The entire pharmaceutical sector has been short on enthusiasm. But no segment has drawn more investor disdain than the generic manufacturers. Gone are the golden years when a handful of generics raked in fat profits for turning out what are essentially commodified products. Fierce competition, increased buying clout exerted by drug middlemen and governments as well as political pressure stemming from exorbitant prices for certain treatments have shredded their licence-to-print-money business model.

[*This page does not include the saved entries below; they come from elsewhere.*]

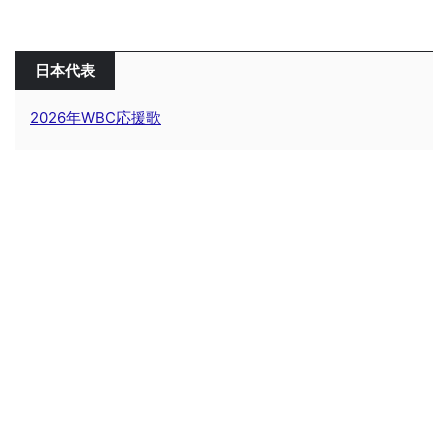
日本代表
2026年WBC応援歌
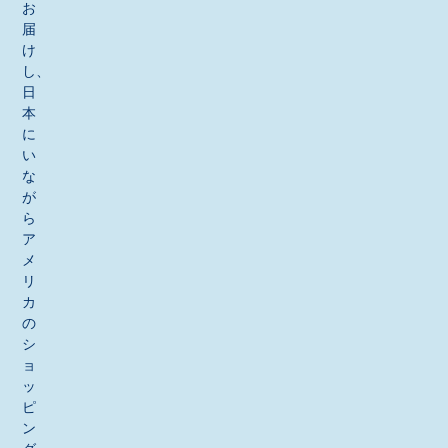
お
届
け
し、
日
本
に
い
な
が
ら
ア
メ
リ
カ
の
シ
ョ
ッ
ピ
ン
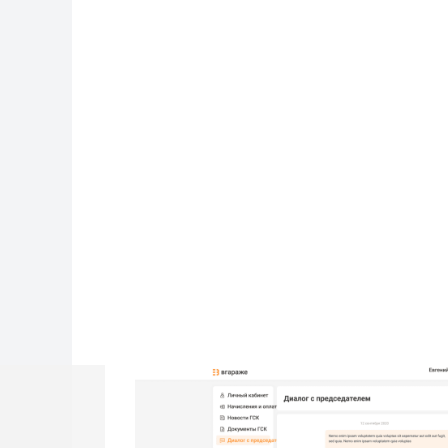
ВГАРАЖ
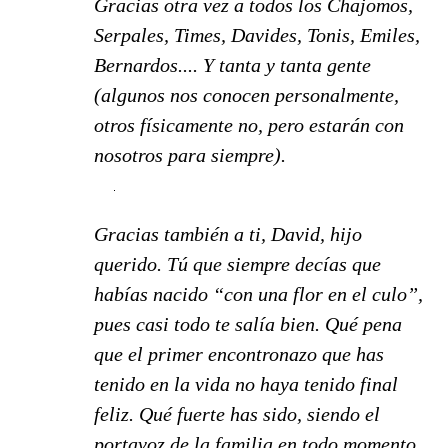
Gracias otra vez a todos los Chajomos,
Serpales, Times, Davides, Tonis, Emiles,
Bernardos.... Y tanta y tanta gente
(algunos nos conocen personalmente,
otros físicamente no, pero estarán con
nosotros para siempre).
Gracias también a ti, David, hijo
querido. Tú que siempre decías que
habías nacido “con una flor en el culo”,
pues casi todo te salía bien. Qué pena
que el primer encontronazo que has
tenido en la vida no haya tenido final
feliz. Qué fuerte has sido, siendo el
portavoz de la familia en todo momento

But more efficient operators like Mylan, which took a big hit from its EpiPen pricing scandal in 2016, have emerged in better position to take advantage of increasing demand and new approvals for generic versions of high-cost biologic drugs made from living cells. “Pricing is still weak, but volumes are growing, and they have a lot of products in the pipeline,” says value investor Vitaliy Katsenelson, chief executive of Investment Management Associates in Denver.

The ruble

Despite his assessment of Russia as an ideal contrarian target, Mr. Rule wants no part of the currency. “My currency hedging and trading record is unblemished by success.” But others like what they see.

Like other Russian assets, the ruble has taken a drubbing over worries about the impact of the latest batch of U.S. sanctions. But currency watchers regard the currency as undervalued, given its normal link to the world oil price, the country’s stable inflation outlook and the government’s relatively sound finances.

The currency “has rarely been this cheap during the past two decades,” MRB Partners said in a report last month, noting that it’s already pricing in “massive geopolitical risk.”

MRB regarded the ruble’s “stark divergence” from oil as a key attraction, because this was bound to change. Indeed, the currency spiked Friday in response to a jump in oil prices after an agreement among key OPEC members and Russia to boost production by a small enough amount to keep the market stable.

Along with the currency’s renewed sensitivity to the oil market, “there is plenty of upside should tensions ease (even mildly) or if the economic recovery proves resilient, as we expect,” MRB said.